=== Section Start ===

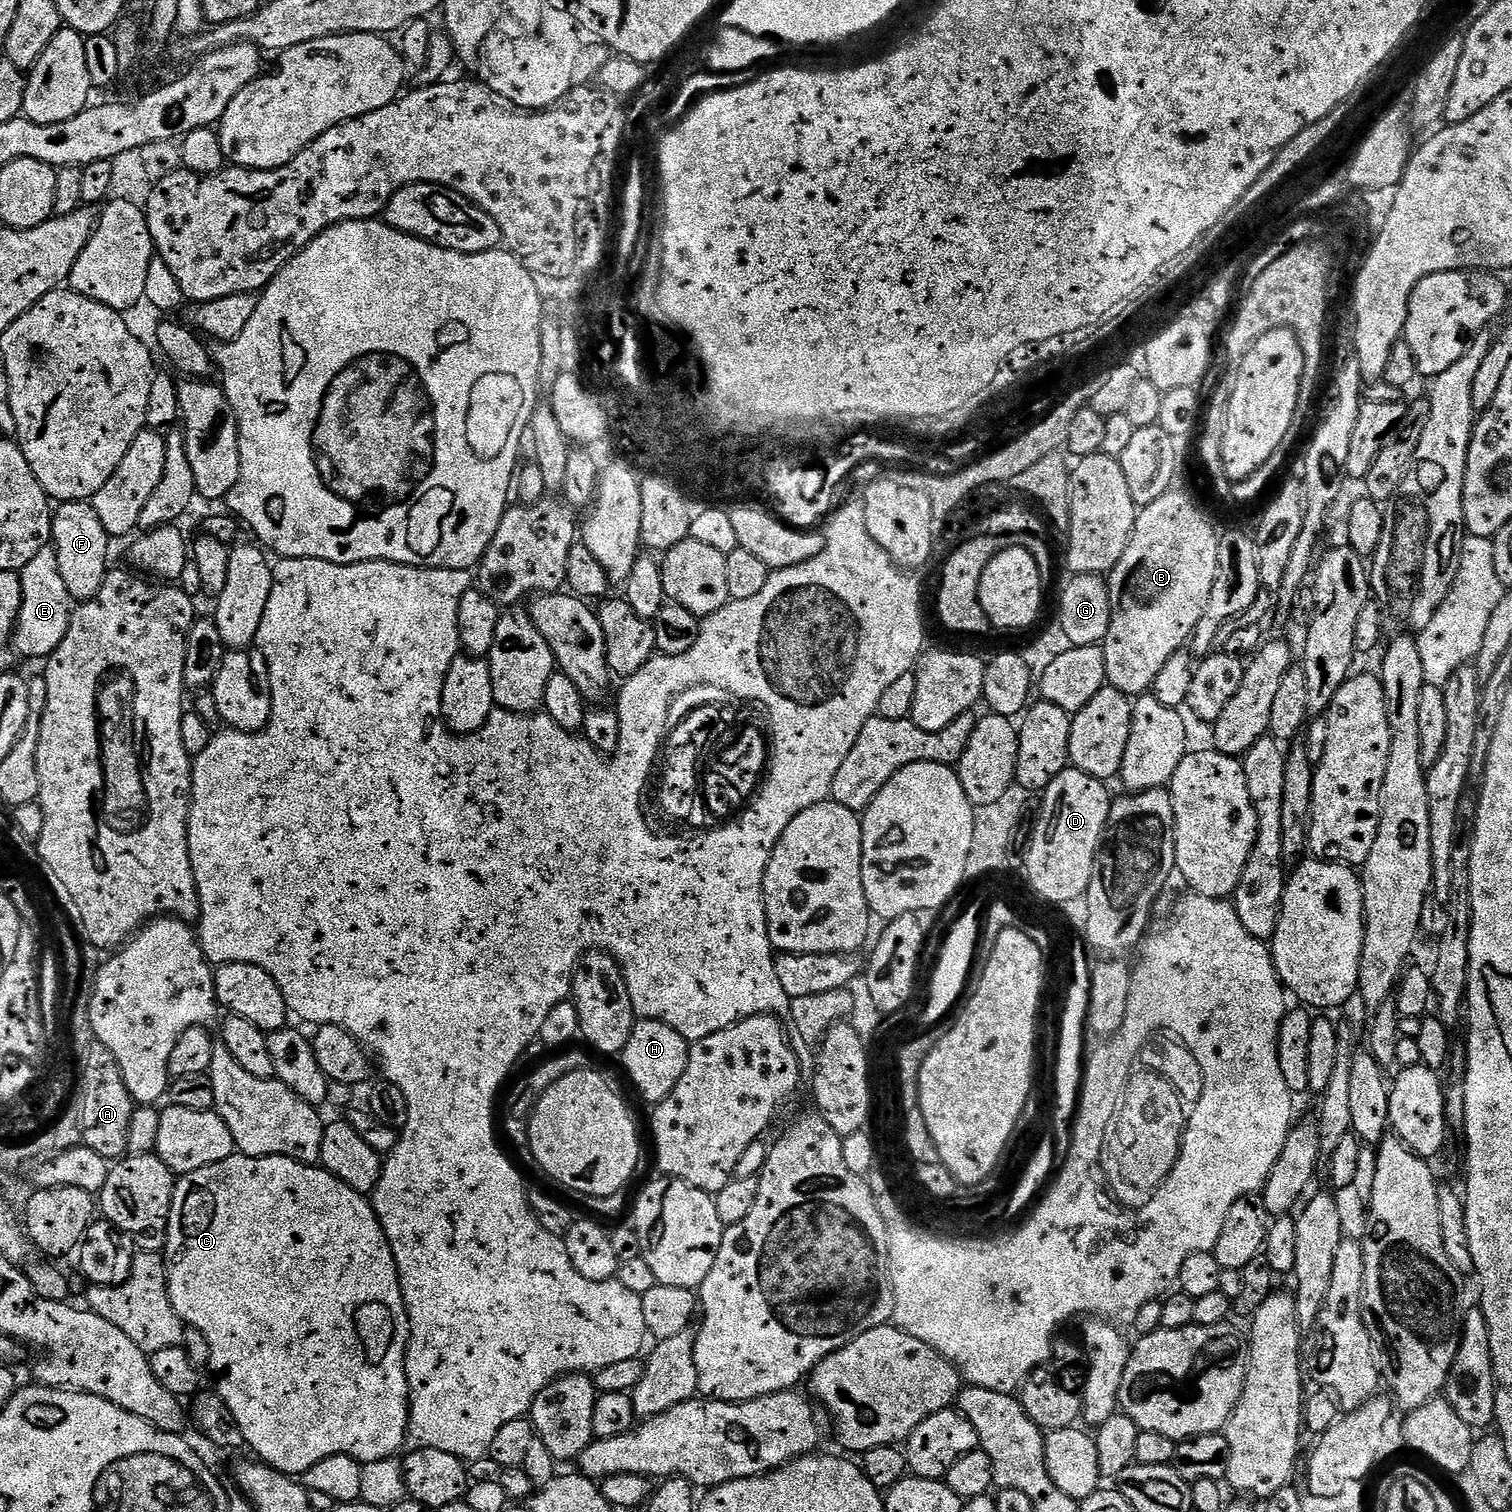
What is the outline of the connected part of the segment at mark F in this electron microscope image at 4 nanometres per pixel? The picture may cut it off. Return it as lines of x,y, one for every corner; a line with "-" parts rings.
70,500
61,503
52,514
51,543
56,550
58,570
62,573
62,582
70,590
73,601
92,600
102,590
102,582
108,577
108,531
102,526
98,514
91,503
82,500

=== Section End ===

- WORK TASK:
Everything but the pictures is needed: copy the data above exactly.

- RESULT OF THIS TASK:
What is the outline of the connected part of the segment at mark F in this electron microscope image at 4 nanometres per pixel? The picture may cut it off. Return it as lines of x,y, one for every corner; a line with "-" parts rings.
70,500
61,503
52,514
51,543
56,550
58,570
62,573
62,582
70,590
73,601
92,600
102,590
102,582
108,577
108,531
102,526
98,514
91,503
82,500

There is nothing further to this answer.